This letter is a response to the op-ed by Booker C. Peek regarding AR-15s and Constitutional law (“Constitution Does Not Automatically Permit AR-15s,” The Oberlin Review, Feb. 23, 2018). Toward the beginning of their case, Peek briefly reflects on the tragic mass shooting in Florida. As someone who was born and raised in Florida, I certainly share my condolences with the families of the victims, and I understand why many people are pushing for gun legislation and Constitutional amendments on assault weapons. As a person who shares Peek’s sympathy for the victims of mass shootings, I think it is important to also use those feelings to properly assess solutions while preserving Constitutional law. Keeping this in mind, I disagree with Peek’s argument favoring a Constitutional ban on AR-15s.

The Supreme Court interprets original Constitutional amendments in the historical context of the Founders. Therefore, it is essential to examine the makeup of the AR-15 to understand why the Founders would have approved of such firearms while drafting the Second Amendment. Firstly, AR-15s are semi-automatic weapons, a type of firearm that can fire one bullet per trigger and uses cartridges to prepare for continued fire. Not only does this make the AR-15 no different than many other legal rifles such as the M1 Garand, but also indicates that there is nothing unique about the AR-15 that would prevent the Supreme Court from believing that similar guns wouldn’t have been around in America during the Revolutionary period. As a matter of fact, there were guns even more dangerous around in the times of the Founding Fathers such as the Belton Flintlock, which could fire nearly twenty bullets in five seconds — which is about as many bullets as a very skilled AR-15 wielder. Peek’s case rests on the assumption that guns like the AR-15 didn’t exist in the time of the Constitution, but historical data clearly shows that this isn’t true.

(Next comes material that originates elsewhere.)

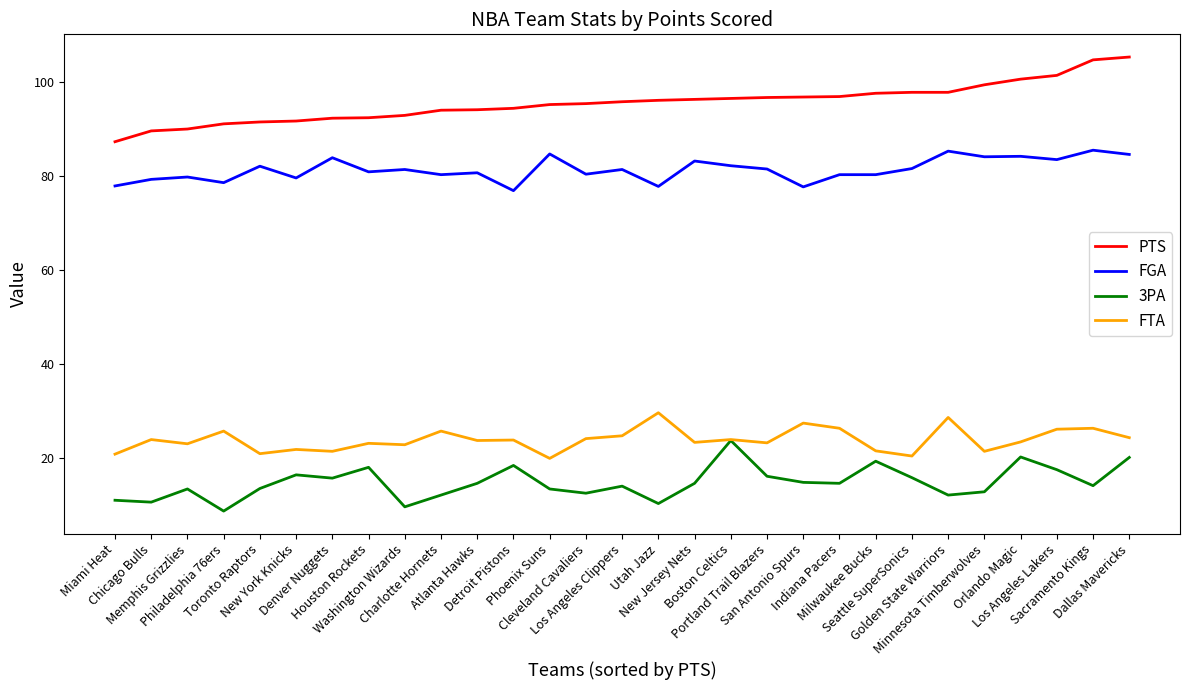

At which label does FGA first exceed 81?

Toronto Raptors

In his article, Peek also mentions the need for mental health programs and background checks. While there is a case to be made for those programs, the better solution would be to increase armed policing in public schools to protect students and teachers who aren’t able to legally obtain or conceal weapons to protect themselves. Since mass shooters generally lack firearm training, armed police officers could easily respond due to greater numbers and superior training.

Peek’s op-ed ends with a message of hope. I would like to end this response on a hopeful note as well. The fact that the United States has significantly lower homicide rates than other countries with stricter gun laws should be enough for anyone to remember that safety is in the hands of those who are the most responsible. In the end, it is not up to the law but up to our moral identity as human beings who care for each other to foster a peaceful future.